I’ve been getting myself up to speed on the new feaures of Exchange 2010, and some of them look a little familiar…
- The ECP, or Exchange Control Panel, is a web interface where users can perform certain administrative functions such as modifying their own profile and managing Distribution lists they own.
- Users can request to join groups which may include an owner-approval workflow.
- And finally Role Based Access Control simplifies assigning the right level of permissions – so intead of making someone an organization-wide Exchange administrator, you can grant more finely-grained permissions, and it’s based on roles so it should be simpler to apply.
So, in one swoop, a number of the key features of FIM look less relevant: the FIM user portal for self-management, the distribution list management and workflows, and the MPRs which give access to other user’s attributes. Hmmm.

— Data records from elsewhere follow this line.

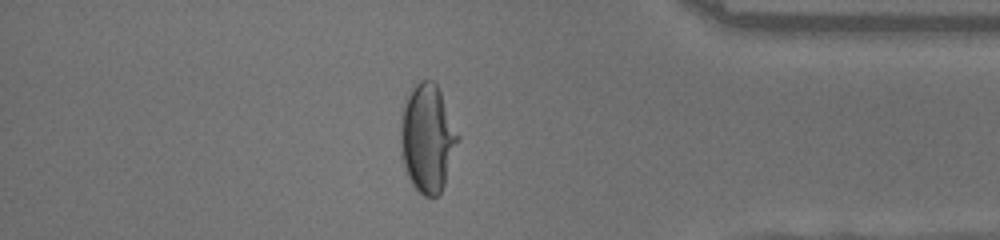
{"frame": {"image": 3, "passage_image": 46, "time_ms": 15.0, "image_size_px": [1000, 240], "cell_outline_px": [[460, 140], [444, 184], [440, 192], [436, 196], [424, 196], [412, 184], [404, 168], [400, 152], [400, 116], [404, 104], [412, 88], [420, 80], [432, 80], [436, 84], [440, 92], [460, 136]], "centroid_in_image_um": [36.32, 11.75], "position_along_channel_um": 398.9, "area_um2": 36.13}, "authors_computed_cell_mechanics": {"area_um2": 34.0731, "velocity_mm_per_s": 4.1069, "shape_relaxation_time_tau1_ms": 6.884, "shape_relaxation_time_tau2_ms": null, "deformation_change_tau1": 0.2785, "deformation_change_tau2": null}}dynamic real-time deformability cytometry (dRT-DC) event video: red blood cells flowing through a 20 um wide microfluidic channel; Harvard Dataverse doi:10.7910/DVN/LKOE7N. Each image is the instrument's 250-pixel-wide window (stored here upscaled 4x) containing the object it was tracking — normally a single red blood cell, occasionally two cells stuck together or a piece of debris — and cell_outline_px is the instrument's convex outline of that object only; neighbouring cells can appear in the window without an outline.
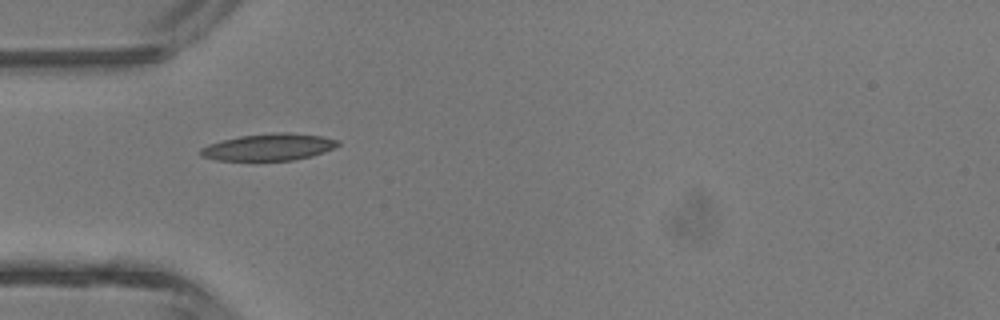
{"species": "common noctule bat (a hibernating species)", "species_latin": "Nyctalus noctula", "temperature_condition": "room temperature", "stored_images_in_passage": 1, "camera_frame_rate_fps": 3000, "um_per_image_px": 0.085, "animal": {"sex": "male", "body_mass_g": 13.3}, "frame": {"image": 1, "passage_image": 1, "time_ms": 0.0, "image_size_px": [1000, 320], "cell_outline_px": [[340, 144], [324, 152], [312, 156], [292, 160], [216, 160], [200, 156], [200, 148], [208, 144], [240, 136], [272, 132], [288, 132], [320, 136], [340, 140]], "centroid_in_image_um": [22.85, 12.5], "position_along_channel_um": 62.2, "area_um2": 21.44}}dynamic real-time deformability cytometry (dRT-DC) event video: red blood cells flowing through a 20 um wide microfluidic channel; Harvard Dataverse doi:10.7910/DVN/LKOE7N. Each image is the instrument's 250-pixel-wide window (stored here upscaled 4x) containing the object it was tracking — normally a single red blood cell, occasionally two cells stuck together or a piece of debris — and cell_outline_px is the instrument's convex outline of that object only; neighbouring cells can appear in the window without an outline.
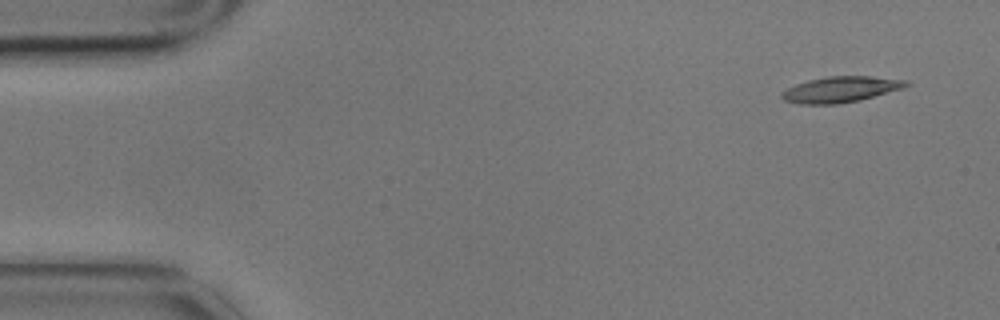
{"species": "common noctule bat (a hibernating species)", "species_latin": "Nyctalus noctula", "temperature_condition": "cold", "stored_images_in_passage": 8, "camera_frame_rate_fps": 3000, "um_per_image_px": 0.085, "animal": {"sex": "male", "body_mass_g": 17.9}, "frame": {"image": 1, "passage_image": 1, "time_ms": 0.0, "image_size_px": [1000, 320], "cell_outline_px": [[912, 84], [904, 88], [860, 100], [836, 104], [800, 104], [784, 100], [780, 96], [780, 92], [796, 84], [808, 80], [828, 76], [868, 76], [908, 80]], "centroid_in_image_um": [71.47, 7.6], "position_along_channel_um": 13.5, "area_um2": 18.79}}
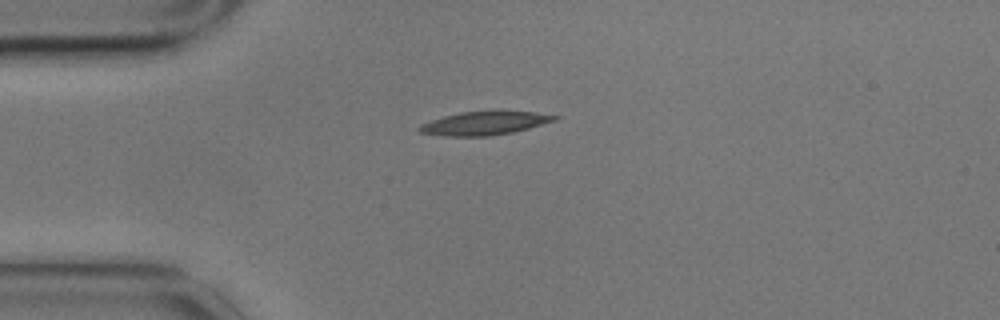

Of course we get a lot more with FIM, and it’s a generalised platform, as opposed to being targeted specifically at Exchange-enabled objects. Also one can make the argument that it’s more secure to make modfications outside of AD and then sync them across in a controlled way, rather than giving people access directly into AD. And finally FIM gives us password reset…
But considering the expected cost of FIM CALs, how many IT decision makers will look at FIM and decide it doesn’t give them enough over what they’re going to be getting anyway with Exchange 2010?